### GIVEN TEXT
## START
I’m fascinated by the basics. They’re an unsung hero, really, as there is no developer worth their salt who would be where they are without them. Yet, they often go unnoticed.

The basics exist in some sort of tension between the utmost importance and the incredibly banal.

You might even think of them as the vegetable side on your dinner plate — wholesome but perhaps bland without the right seasoning.

Who needs the basics of HTML and CSS, some say, when we have tools that abstract the way they’re written and managed? We now have site builders that require no technical knowledge. We have frameworks with enough syntactic sugar to give your development chops a case of cavities. We have libraries packed with any number of pre-established patterns that can be copy-pasted without breaking a sweat. The need to “learn” the basics of HTML and CSS is effectively null when the number of tools that exist to supplant them is enough to fill a small galaxy of stars.

Rachel Andrew wrote one of my all-time favorite posts back in 2019, equating the rise of abstractions with an increase in complexity and a profound loss of inroads for others to enter the web development field:

“We have already lost many of the entry points that we had. We don’t have the forums of parents teaching each other HTML and CSS, in order to make a family album. Those people now use Facebook or perhaps run a blog on wordpress.com or SquareSpace with a standard template. We don’t have people customising their MySpace profile or learning HTML via Neopets. We don’t have the people, usually women, entering the industry because they needed to learn HTML during that period when an organisation’s website was deemed part of the duties of the administrator.”

— Rachel Andrew, “HTML, CSS and our vanishing industry entry points

There’s no moment more profound in my web development career than the time I changed the background color of a page from default white to some color value I can’t remember (but know for a fact it would never be dodgerblue). That, and my personal “a-ha!” moment when realizing that everything in CSS is a box. Nothing guided me with the exception of “View Source,” and I’d bet the melting Chapstick in my pocket that you’re the same if you came up around the turn of the 21st century.

Where do you go to learn HTML and CSS these days? Even now, there are few dedicated secondary education programs (or scholarships, for that matter) to consider. We didn’t have bootcamps back in the day, but you don’t have to toss a virtual stone across many pixels to find one today.

There are excellent and/or free tutorials, too. Here, I’ll link a few of ’em up for you:

Let’s not even get into the number of YouTube tutorials. But if you do, no one beats Kevin’s incredible archive of recorded gems.
## END
### REQUIREMENTS
Please copy word for word everything in the piece above on the basics of HTML and CSS, from "I’m fascinated by" down to "often go unnoticed.".

### DATA LINES
## START
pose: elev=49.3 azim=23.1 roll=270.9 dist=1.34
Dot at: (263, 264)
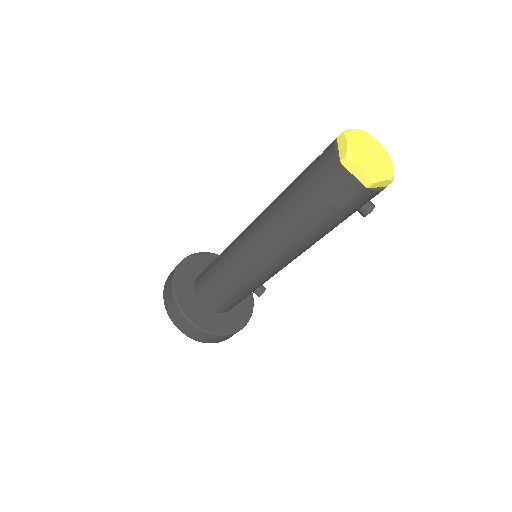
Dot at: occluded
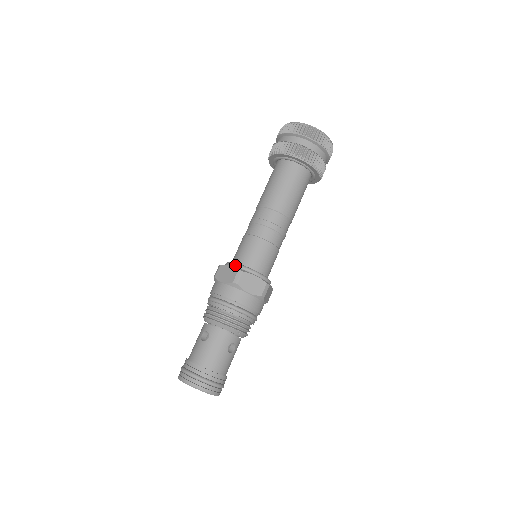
## END
### COMPLETED EXERCISE
I’m fascinated by the basics. They’re an unsung hero, really, as there is no developer worth their salt who would be where they are without them. Yet, they often go unnoticed.